■ **WHAT THE TASK REQUIRES**: Reproduce the part of the records that opens with the line containing "pose: elev=228.2 azim=83.2" and runs through the end of the records, including both ends.

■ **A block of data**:
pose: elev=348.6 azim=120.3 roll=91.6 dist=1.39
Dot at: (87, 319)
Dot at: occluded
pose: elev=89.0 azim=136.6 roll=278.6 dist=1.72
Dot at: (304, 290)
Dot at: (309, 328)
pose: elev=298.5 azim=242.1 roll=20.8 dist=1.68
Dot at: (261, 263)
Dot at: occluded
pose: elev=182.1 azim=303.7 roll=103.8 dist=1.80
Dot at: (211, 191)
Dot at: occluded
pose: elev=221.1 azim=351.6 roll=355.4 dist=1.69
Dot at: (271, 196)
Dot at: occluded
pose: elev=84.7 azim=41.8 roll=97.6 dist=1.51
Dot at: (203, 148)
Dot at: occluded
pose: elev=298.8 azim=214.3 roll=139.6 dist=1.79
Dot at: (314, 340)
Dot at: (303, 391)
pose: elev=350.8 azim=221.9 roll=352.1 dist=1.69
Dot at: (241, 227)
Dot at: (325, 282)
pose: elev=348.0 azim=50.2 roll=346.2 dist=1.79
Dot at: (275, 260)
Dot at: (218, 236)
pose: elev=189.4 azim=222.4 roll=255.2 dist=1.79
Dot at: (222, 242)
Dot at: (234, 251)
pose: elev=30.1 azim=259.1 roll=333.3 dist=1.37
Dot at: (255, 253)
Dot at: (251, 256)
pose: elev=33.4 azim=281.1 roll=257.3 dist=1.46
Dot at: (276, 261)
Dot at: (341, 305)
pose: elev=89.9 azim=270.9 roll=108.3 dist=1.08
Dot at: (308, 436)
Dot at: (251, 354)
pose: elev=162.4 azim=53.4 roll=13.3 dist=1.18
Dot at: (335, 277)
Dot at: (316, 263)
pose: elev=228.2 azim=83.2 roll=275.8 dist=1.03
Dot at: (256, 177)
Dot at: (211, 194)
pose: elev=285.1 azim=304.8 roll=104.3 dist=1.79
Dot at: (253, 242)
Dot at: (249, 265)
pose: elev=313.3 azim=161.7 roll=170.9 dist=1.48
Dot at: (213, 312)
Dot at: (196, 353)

■ **RESULT OF THIS TASK**:
pose: elev=228.2 azim=83.2 roll=275.8 dist=1.03
Dot at: (256, 177)
Dot at: (211, 194)
pose: elev=285.1 azim=304.8 roll=104.3 dist=1.79
Dot at: (253, 242)
Dot at: (249, 265)
pose: elev=313.3 azim=161.7 roll=170.9 dist=1.48
Dot at: (213, 312)
Dot at: (196, 353)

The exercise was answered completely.